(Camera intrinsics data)
★ ★ ★

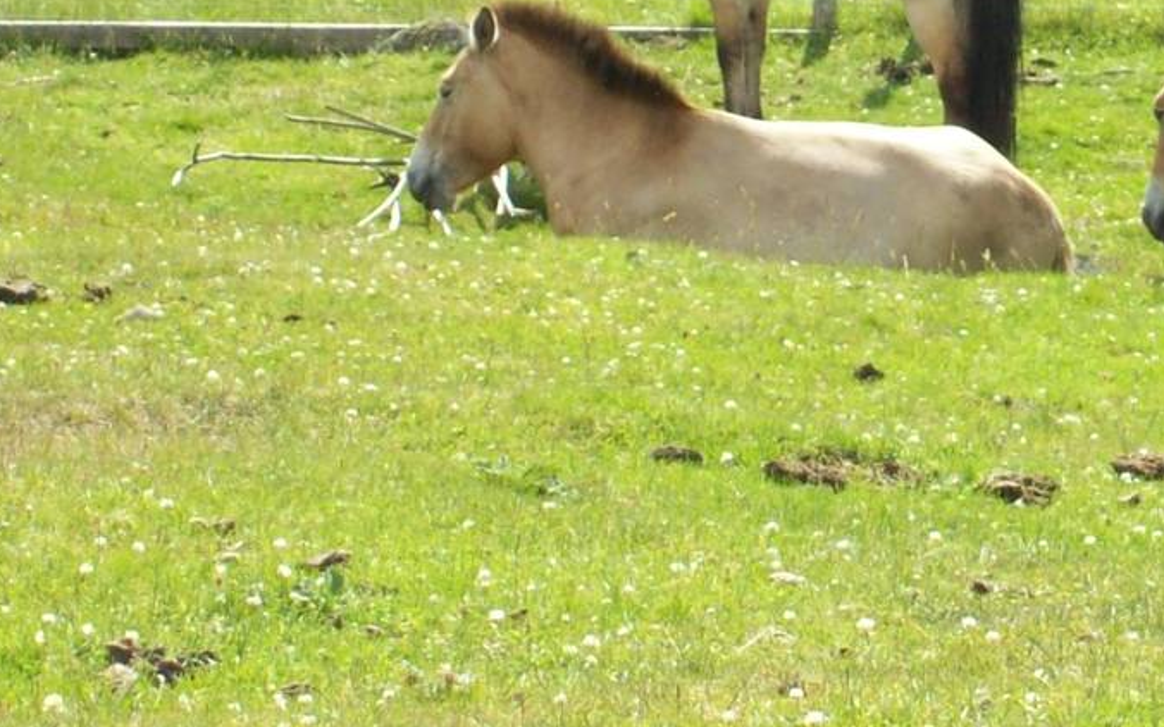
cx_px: 1173
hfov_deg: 7.7
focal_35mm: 271
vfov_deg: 4.8
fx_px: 8594
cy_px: -167
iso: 80
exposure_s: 1/276
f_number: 4.8
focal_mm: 18
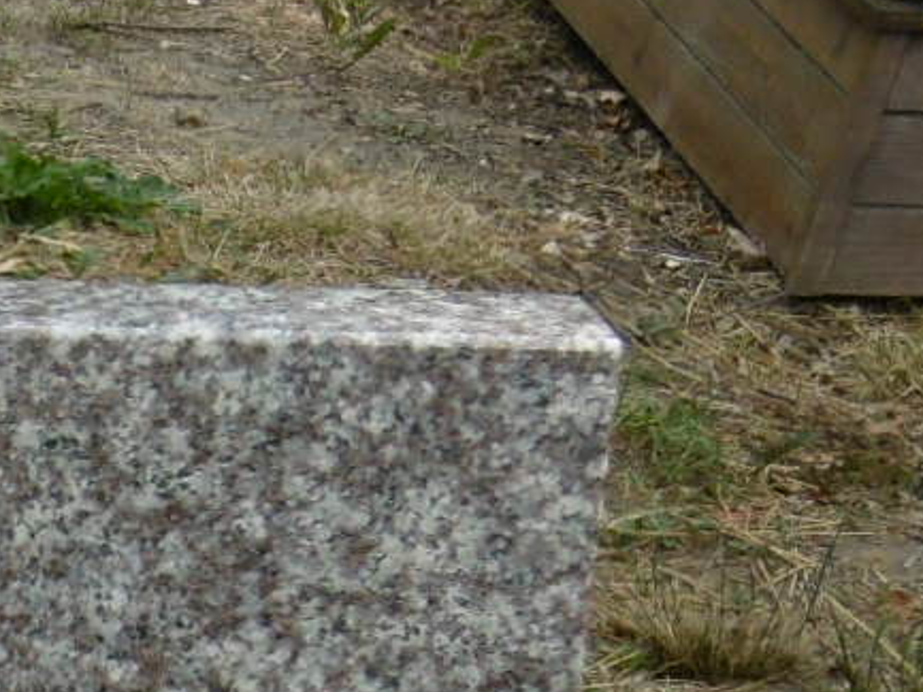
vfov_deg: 6.1
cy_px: 1199
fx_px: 6428
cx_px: -597
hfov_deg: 8.0
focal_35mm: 241
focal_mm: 9.2
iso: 100
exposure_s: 1/320
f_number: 4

★ ★ ★

[What you need to do]:
Nothing but the lines from the one with "cx_px: -597" through the last line of the entries should be repeated, and those exactly.

[Answer for the task]:
cx_px: -597
hfov_deg: 8.0
focal_35mm: 241
focal_mm: 9.2
iso: 100
exposure_s: 1/320
f_number: 4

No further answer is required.